START DATA RECORDS

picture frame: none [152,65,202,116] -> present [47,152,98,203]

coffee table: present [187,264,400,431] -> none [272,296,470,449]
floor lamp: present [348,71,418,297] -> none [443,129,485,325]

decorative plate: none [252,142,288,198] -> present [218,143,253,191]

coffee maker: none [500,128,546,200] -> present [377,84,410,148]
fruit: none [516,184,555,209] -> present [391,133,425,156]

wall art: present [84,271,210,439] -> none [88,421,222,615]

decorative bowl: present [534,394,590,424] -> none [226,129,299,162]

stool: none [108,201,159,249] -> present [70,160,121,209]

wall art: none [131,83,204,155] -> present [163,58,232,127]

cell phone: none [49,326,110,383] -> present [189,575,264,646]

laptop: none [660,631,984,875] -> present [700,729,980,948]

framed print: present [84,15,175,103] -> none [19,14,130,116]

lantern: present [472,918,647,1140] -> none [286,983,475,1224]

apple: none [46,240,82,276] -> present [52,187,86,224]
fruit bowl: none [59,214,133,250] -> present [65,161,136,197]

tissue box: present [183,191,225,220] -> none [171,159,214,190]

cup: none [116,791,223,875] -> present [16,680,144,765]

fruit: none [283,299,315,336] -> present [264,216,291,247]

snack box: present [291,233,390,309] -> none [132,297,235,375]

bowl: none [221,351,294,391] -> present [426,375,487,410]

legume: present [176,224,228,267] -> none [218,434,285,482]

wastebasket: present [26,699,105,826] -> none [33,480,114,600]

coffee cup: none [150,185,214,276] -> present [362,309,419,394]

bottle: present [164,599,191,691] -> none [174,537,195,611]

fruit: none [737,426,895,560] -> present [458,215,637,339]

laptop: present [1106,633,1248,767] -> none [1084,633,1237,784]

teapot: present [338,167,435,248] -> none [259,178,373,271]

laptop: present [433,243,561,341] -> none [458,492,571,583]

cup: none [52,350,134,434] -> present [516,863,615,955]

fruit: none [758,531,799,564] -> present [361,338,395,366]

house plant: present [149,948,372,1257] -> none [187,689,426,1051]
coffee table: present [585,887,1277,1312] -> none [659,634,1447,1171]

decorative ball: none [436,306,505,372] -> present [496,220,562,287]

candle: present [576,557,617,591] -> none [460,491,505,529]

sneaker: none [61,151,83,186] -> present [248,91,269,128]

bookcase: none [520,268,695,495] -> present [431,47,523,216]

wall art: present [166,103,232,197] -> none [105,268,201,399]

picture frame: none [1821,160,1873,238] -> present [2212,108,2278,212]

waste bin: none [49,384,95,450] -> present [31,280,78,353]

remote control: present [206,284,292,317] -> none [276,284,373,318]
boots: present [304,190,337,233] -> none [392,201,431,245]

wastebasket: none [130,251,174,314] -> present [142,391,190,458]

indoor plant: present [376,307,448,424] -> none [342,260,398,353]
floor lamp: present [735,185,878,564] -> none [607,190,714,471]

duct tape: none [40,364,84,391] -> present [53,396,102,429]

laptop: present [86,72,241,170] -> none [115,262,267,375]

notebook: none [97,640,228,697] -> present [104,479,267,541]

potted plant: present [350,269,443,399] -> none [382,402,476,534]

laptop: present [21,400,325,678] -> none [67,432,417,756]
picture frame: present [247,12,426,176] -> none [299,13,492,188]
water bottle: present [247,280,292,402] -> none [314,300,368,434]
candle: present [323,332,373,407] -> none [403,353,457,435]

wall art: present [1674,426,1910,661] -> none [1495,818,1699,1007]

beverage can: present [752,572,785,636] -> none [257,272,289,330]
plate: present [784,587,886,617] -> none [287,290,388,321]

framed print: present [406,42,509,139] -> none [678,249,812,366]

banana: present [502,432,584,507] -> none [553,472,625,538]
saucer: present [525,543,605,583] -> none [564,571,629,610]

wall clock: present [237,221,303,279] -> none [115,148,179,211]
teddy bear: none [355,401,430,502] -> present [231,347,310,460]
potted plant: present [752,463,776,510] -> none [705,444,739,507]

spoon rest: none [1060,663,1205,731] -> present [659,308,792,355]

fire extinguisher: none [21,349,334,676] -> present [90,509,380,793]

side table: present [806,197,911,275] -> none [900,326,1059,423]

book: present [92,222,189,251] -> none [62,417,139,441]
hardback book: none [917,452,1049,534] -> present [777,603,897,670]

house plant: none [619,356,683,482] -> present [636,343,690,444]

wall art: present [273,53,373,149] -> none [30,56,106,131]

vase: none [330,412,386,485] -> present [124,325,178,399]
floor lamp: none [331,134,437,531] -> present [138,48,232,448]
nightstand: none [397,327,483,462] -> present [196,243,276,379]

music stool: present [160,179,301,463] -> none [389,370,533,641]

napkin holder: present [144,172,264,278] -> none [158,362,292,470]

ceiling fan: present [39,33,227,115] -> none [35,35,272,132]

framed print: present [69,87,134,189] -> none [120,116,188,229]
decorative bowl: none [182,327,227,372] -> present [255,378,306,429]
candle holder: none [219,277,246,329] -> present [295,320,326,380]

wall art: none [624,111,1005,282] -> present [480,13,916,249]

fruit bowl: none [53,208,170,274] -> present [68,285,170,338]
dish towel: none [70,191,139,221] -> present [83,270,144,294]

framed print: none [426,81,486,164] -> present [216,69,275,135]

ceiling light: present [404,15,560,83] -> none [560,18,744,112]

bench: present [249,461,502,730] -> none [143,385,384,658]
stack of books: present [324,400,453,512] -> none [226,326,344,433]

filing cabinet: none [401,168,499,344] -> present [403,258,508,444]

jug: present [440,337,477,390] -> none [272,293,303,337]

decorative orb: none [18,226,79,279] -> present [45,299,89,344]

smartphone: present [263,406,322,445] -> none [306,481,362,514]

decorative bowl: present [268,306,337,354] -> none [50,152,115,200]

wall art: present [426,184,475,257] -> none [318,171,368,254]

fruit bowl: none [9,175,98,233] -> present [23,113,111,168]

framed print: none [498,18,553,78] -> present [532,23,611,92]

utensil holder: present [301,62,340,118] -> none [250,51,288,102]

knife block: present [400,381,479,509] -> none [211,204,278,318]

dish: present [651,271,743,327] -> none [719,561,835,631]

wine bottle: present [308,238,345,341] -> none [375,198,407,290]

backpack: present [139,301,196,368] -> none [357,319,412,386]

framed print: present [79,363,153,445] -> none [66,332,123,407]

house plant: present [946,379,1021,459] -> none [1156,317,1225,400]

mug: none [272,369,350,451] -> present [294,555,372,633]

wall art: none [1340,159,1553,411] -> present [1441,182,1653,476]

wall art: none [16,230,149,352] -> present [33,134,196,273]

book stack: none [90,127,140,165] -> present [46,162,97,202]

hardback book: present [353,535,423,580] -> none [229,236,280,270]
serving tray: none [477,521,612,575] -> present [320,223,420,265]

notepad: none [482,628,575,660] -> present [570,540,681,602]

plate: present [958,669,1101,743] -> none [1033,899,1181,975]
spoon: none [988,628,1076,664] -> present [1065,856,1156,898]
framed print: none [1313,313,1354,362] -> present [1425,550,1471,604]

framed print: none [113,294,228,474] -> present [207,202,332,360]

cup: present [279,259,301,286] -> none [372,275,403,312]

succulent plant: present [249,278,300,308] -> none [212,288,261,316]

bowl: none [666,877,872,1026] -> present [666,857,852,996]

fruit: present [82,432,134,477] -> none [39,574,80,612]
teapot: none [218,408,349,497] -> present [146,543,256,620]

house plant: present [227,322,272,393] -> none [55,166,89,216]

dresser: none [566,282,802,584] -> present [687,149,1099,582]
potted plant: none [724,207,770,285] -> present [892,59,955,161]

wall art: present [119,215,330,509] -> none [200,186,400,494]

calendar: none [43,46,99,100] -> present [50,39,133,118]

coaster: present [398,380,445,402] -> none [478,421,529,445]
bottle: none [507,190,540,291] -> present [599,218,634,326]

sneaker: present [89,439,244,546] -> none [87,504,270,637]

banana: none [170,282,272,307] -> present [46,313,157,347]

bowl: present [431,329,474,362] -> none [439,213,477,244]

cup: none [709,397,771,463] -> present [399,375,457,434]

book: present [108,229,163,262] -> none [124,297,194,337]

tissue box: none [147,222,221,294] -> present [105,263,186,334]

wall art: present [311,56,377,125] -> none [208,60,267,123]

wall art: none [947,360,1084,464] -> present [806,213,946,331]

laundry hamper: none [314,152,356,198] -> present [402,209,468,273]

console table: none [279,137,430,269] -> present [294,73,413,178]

END DATA RECORDS

# BRIEF:
Only the lines above starting at the one containing "fruit bowl: none [53,208,170,274]" and ending at the one containing "jug: present [440,337,477,390]", both included, are to be returned, exactly as they read.

# YOUR RESPONSE:
fruit bowl: none [53,208,170,274] -> present [68,285,170,338]
dish towel: none [70,191,139,221] -> present [83,270,144,294]

framed print: none [426,81,486,164] -> present [216,69,275,135]

ceiling light: present [404,15,560,83] -> none [560,18,744,112]

bench: present [249,461,502,730] -> none [143,385,384,658]
stack of books: present [324,400,453,512] -> none [226,326,344,433]

filing cabinet: none [401,168,499,344] -> present [403,258,508,444]

jug: present [440,337,477,390] -> none [272,293,303,337]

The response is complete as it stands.